The program allows Muslim Minnesotans, as well as others, to repay loans without traditional interest. Many Muslims avoid conventional loans because paying or receiving interest goes against their religious beliefs.
Instead of interest-based financing, the new alternative is profit-based.
Hussein Samatar, executive director of the African Development Center, says the new program benefits all Minnesotans.
"As Paul Wellstone used to say, we do better when we all do better; when we all have something, we're a better community," says Samatar. "When this community has access to capital, and they're running businesses, buying homes, they are not only creating business for themselves, they are creating business for the community at large."

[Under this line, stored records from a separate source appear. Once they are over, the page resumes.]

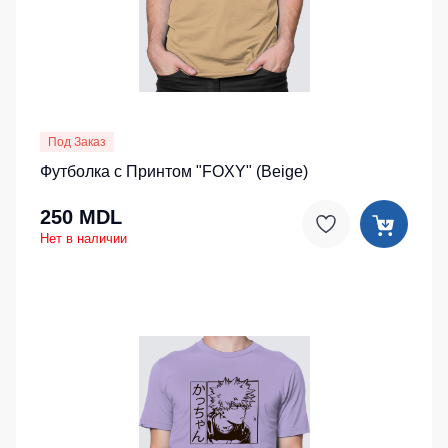
Под Заказ
Футболка с Принтом "FOXY" (Beige)
250 MDL
Нет в наличии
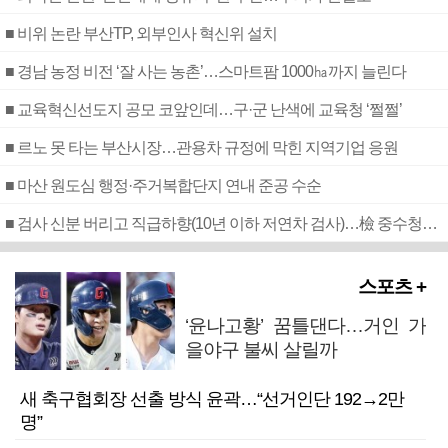
■ 비위 논란 부산TP, 외부인사 혁신위 설치
■ 경남 농정 비전 ‘잘 사는 농촌’…스마트팜 1000㏊까지 늘린다
■ 교육혁신선도지 공모 코앞인데…구·군 난색에 교육청 ‘쩔쩔’
■ 르노 못 타는 부산시장…관용차 규정에 막힌 지역기업 응원
■ 마산 원도심 행정·주거복합단지 연내 준공 수순
■ 검사 신분 버리고 직급하향(10년 이하 저연차 검사)…檢 중수청행 기피
스포츠 +
‘윤나고황’ 꿈틀댄다…거인 가
을야구 불씨 살릴까
새 축구협회장 선출 방식 윤곽…“선거인단 192→2만
명”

Sabah Yusuf of the Aishah Center for Women works with small business owners to keep them informed about financing options.
"Mainly, the reason these women don't actually go to mainstream banks is because of the interest. It's really wonderful for the City of Minneapolis to say that we care enough -- that here is a way to give back to the community. Here is an opportunity for you that will not clash with your culture, not with your religion and your beliefs," says Yusuf.
Yusuf says for years, Muslim women in the area have been pooling money together to support each others' businesses. She says the venture will help expand women's businesses and create more wealth in the community.
The African Development Center conducted research with Muslim scholars, attorneys, and community members before approaching the city. Samatar hopes the initiative will allow more people to be part of the middle class in Minnesota.